→ Goal of the exercise
Please copy every line of the records below that holds the word "text".

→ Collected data
* * * * * * * * *
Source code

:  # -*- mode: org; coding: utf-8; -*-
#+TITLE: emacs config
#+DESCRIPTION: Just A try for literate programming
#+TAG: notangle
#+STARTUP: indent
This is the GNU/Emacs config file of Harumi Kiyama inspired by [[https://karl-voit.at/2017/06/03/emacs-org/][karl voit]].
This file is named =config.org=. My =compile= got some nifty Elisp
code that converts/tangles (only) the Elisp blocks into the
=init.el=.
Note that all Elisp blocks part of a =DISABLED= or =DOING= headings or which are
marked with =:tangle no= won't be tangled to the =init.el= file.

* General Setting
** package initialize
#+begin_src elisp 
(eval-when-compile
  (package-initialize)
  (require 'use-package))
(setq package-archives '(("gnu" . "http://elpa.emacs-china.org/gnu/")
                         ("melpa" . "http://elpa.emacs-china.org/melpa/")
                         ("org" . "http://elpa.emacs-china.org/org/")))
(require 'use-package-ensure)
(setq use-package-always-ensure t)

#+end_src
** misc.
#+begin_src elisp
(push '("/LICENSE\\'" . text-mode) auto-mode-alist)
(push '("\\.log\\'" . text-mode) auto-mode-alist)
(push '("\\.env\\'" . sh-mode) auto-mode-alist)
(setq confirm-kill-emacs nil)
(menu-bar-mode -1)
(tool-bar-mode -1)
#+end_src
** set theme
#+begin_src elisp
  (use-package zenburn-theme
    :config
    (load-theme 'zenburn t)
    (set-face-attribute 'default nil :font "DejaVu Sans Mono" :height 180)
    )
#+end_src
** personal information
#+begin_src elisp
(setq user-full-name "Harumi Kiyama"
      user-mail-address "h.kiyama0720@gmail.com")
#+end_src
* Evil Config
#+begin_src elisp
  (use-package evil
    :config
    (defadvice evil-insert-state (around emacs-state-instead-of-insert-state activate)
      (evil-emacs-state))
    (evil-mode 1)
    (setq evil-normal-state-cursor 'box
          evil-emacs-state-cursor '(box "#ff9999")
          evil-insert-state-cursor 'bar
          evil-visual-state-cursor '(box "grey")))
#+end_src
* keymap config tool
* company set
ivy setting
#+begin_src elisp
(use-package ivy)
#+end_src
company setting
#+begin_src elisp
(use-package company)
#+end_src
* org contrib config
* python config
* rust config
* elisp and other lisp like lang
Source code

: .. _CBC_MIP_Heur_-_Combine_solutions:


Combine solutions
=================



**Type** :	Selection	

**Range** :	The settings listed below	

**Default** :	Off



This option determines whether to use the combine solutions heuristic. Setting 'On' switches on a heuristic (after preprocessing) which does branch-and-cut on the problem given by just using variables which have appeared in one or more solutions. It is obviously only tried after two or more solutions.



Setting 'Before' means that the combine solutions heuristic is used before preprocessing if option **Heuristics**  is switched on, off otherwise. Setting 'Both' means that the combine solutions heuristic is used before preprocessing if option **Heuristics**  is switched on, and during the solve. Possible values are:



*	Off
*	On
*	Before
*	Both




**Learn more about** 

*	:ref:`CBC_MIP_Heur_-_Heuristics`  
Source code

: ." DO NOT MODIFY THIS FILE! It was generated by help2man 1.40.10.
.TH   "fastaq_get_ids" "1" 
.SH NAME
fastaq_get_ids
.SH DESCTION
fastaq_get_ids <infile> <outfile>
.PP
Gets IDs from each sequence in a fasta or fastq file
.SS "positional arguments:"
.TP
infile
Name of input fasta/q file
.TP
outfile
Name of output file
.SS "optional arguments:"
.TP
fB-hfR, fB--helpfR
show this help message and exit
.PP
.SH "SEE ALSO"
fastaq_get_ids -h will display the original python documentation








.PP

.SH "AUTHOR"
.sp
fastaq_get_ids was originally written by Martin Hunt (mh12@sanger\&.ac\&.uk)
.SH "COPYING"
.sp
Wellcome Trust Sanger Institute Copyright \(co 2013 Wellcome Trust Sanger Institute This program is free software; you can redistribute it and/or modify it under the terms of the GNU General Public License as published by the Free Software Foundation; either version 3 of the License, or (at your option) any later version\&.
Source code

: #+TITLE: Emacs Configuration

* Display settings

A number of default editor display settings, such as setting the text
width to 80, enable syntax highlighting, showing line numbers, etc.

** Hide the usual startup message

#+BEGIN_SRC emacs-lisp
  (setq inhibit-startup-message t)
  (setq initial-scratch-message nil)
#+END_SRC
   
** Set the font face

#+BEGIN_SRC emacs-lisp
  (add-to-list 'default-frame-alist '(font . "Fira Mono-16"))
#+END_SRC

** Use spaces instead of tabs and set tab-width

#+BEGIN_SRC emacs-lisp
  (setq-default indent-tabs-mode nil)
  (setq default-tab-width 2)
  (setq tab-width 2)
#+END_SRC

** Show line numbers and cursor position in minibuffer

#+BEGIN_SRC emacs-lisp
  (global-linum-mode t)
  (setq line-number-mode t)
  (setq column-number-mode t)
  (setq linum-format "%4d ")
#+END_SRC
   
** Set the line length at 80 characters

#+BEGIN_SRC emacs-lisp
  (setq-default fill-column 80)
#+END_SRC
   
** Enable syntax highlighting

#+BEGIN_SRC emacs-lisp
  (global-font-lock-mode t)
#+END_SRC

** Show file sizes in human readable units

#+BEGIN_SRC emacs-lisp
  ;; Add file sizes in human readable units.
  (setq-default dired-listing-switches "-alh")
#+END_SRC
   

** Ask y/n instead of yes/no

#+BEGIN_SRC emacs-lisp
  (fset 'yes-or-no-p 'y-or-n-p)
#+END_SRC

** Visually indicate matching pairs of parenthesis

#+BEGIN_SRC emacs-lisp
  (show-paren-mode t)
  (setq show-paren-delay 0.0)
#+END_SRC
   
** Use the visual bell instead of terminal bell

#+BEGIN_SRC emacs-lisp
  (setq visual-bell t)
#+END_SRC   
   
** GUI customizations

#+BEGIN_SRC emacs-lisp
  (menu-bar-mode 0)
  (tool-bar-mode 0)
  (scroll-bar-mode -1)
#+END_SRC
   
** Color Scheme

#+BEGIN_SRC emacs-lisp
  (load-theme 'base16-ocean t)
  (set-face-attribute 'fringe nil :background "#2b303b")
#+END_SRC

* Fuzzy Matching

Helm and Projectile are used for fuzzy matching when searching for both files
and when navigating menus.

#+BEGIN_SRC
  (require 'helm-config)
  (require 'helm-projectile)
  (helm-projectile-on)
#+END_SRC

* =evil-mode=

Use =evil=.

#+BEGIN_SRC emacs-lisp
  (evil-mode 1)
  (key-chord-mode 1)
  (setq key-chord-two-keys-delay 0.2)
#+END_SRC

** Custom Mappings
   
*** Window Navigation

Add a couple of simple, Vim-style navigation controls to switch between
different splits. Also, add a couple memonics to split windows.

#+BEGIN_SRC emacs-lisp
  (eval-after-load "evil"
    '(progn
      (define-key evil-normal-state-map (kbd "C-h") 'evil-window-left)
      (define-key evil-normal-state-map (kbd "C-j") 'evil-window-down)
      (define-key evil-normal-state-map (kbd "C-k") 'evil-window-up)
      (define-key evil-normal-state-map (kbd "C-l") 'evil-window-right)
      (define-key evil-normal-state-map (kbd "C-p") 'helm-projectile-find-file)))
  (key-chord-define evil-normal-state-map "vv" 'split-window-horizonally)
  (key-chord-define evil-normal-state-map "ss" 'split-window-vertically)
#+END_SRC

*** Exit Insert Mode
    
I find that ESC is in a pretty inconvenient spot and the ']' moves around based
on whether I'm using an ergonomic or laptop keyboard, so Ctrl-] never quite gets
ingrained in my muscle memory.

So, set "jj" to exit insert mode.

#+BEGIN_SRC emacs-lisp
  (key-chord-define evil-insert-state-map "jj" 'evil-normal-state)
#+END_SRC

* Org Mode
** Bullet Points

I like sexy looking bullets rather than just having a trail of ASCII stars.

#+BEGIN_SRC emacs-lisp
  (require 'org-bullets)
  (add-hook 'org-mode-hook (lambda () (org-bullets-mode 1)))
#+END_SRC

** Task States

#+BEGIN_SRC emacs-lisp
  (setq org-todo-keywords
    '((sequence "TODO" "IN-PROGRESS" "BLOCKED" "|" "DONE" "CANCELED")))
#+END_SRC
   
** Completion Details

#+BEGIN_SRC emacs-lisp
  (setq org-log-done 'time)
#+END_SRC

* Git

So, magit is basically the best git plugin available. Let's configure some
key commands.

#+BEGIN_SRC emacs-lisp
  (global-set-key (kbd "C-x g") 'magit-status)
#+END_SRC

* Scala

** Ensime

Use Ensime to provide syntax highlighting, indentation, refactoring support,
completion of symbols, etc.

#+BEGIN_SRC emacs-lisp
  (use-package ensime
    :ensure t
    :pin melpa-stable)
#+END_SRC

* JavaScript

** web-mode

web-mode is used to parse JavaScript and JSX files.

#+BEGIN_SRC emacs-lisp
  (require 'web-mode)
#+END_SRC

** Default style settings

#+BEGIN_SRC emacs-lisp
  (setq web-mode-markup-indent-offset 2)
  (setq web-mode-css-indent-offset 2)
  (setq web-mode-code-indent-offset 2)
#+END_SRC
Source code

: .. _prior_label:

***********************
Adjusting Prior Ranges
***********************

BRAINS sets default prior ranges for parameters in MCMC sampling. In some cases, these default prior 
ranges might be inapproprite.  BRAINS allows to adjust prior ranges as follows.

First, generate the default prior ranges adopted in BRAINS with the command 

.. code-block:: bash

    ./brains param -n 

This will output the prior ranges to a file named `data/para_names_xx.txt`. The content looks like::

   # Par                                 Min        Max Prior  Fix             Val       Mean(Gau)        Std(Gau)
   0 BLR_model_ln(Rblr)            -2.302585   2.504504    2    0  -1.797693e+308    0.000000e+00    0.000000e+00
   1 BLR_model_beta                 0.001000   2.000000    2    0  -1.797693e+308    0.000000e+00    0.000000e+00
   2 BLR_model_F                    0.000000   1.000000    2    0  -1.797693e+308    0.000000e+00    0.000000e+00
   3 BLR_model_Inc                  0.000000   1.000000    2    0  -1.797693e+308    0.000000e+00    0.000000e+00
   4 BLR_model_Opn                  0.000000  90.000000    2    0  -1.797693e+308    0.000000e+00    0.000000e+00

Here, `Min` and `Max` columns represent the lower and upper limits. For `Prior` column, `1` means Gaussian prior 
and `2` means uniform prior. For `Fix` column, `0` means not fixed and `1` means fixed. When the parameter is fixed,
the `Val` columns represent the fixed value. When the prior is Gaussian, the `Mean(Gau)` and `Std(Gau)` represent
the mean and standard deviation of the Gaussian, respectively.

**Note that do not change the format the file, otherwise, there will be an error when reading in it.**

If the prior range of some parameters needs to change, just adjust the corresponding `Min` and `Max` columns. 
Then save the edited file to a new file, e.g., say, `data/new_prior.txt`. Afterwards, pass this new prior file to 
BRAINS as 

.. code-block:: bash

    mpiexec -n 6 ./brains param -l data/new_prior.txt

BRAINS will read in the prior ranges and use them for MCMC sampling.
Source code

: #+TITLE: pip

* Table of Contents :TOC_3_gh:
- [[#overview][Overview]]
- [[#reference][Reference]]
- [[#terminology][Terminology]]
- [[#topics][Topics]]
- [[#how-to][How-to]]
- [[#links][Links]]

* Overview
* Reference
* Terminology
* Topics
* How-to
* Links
* * * * * * * * *
→ Answer box
(push '("/LICENSE\\'" . text-mode) auto-mode-alist)
(push '("\\.log\\'" . text-mode) auto-mode-alist)
A number of default editor display settings, such as setting the text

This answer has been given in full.